'Kongo Sigui is solid and satisfying....and is one of the best African albums of the...
Jon Lusk 2003-06-25
The Super Rail Band are the latest and hopefully not last in the present line of rehabilitated supergroups from the 'golden age' of West African music. The past year has seen new albums from Senegal's Orchestra Baobab and Guinean veterans Bembeya Jazz, and now this from Mali's most cherished old school orchestra.
The kings of 'Manding swing' since their foundation in 1970, (and featuring talents such as Salif Keita and Mory Kante in their first decade) the Super Rail Band have survived numerous line-up changes, even shedding their entire brass section for this latest effort. But they have never really gone away, even if their available recordings have been few and far between.
Lead guitarist and longest serving member Djelimady Tounkara released his first ever solo album "Sigui" in 2001 to a warm response, reminding fans he was still one of the most distinctive and widely imitated pickers of his generation. That record was an acoustic affair, whereas Tounkara almost always plays electric guitar when fronting the Rail Band. That's true of Kongo Sigui, with the exception of an inspired unplugged "Sory", featuring BallakéSissoko's sparkling kora intertwined with the acoustic guitars of Tounkara and Moussa Diabaté.

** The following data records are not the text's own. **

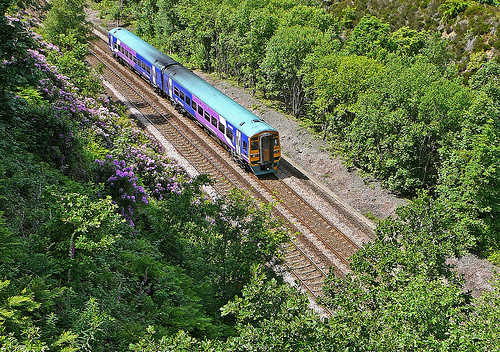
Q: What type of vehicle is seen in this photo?
A: Train.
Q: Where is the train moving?
A: On track.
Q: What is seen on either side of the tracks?
A: Trees.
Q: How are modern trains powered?
A: By engine.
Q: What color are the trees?
A: Green.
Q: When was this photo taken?
A: Daytime.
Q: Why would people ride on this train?
A: To travel.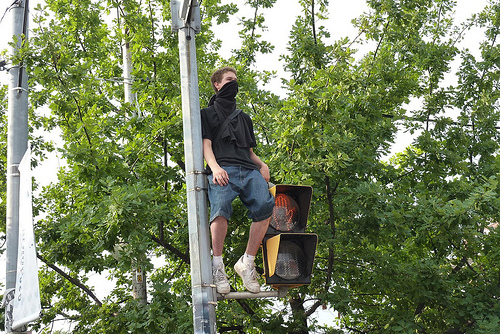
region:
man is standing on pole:
[180, 52, 270, 299]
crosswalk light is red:
[263, 184, 315, 286]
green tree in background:
[0, 1, 498, 333]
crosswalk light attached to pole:
[155, 0, 344, 332]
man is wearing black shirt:
[198, 66, 271, 293]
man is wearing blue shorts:
[200, 66, 273, 295]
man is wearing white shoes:
[198, 67, 276, 292]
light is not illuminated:
[261, 231, 317, 285]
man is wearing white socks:
[200, 66, 274, 295]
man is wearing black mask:
[200, 67, 272, 292]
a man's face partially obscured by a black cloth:
[215, 65, 242, 99]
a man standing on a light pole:
[196, 70, 268, 295]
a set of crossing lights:
[275, 182, 315, 286]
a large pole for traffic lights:
[173, 0, 220, 330]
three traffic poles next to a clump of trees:
[1, 2, 206, 332]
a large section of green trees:
[305, 9, 487, 254]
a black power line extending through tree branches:
[382, 109, 498, 129]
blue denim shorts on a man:
[208, 162, 274, 232]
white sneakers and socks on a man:
[211, 249, 260, 297]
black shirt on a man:
[201, 97, 253, 154]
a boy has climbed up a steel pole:
[176, 66, 271, 305]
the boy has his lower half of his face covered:
[198, 77, 259, 171]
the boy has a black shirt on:
[206, 67, 258, 174]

In the company of his larger band, Tounkara's occasional tendency to show off is kept on a leash, apart from the slightly overcooked dramatic intro to the otherwise splendidly meditative title track. He's at his finest when commenting on and embellishing the grooves the other musicians get into with his startlingly fluid runs, though there are several quite thrilling moments where he breaks away, as on the climax of "Dakan".

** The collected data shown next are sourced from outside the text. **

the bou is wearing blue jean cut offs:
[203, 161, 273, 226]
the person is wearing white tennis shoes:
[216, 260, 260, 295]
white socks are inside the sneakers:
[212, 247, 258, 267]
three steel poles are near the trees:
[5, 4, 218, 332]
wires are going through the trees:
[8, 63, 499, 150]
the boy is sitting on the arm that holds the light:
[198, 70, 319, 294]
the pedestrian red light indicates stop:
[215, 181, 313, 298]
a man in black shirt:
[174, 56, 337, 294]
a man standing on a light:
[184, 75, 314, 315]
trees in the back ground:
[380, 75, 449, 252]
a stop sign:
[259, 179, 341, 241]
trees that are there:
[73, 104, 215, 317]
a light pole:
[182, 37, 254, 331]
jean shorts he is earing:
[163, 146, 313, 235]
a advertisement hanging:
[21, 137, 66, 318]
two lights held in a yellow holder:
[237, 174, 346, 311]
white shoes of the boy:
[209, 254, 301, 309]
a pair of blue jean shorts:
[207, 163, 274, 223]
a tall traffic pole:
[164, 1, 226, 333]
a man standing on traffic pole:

Praise must go to the four-man rhythm section who power the album's mostly mid tempo grooves. And the arrangements and production leave satisfying amounts of space around the musicians. Long term fans won't necessarily miss those horns.

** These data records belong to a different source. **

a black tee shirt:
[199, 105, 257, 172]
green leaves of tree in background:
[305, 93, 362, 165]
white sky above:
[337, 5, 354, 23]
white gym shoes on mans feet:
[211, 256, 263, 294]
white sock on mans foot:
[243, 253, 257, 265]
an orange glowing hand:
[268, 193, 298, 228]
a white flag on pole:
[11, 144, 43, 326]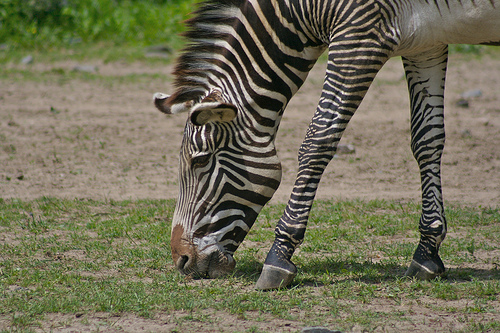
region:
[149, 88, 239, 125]
Ears on a zebra's head.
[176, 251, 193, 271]
Nostril on a zebra's snout.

Things are slightly though not significantly let down by the vocals. Backing singers Kady Sylla and Mariam Tounkara aren't quite up to the standard of those on the solo album, and neither of the male lead singers Damory Kouyatéor Samba Sissoko are especially compelling, though both provide a couple of their own songs a-piece.
Kongo Sigui is a solid and satisfying if not spectacular album. But even if it isn't up there with the likes of "New Dimensions in Rail Culture" - the Rail Band's 1981 high water mark, and an all-time classic of world music - it's still one of the best African albums of the year.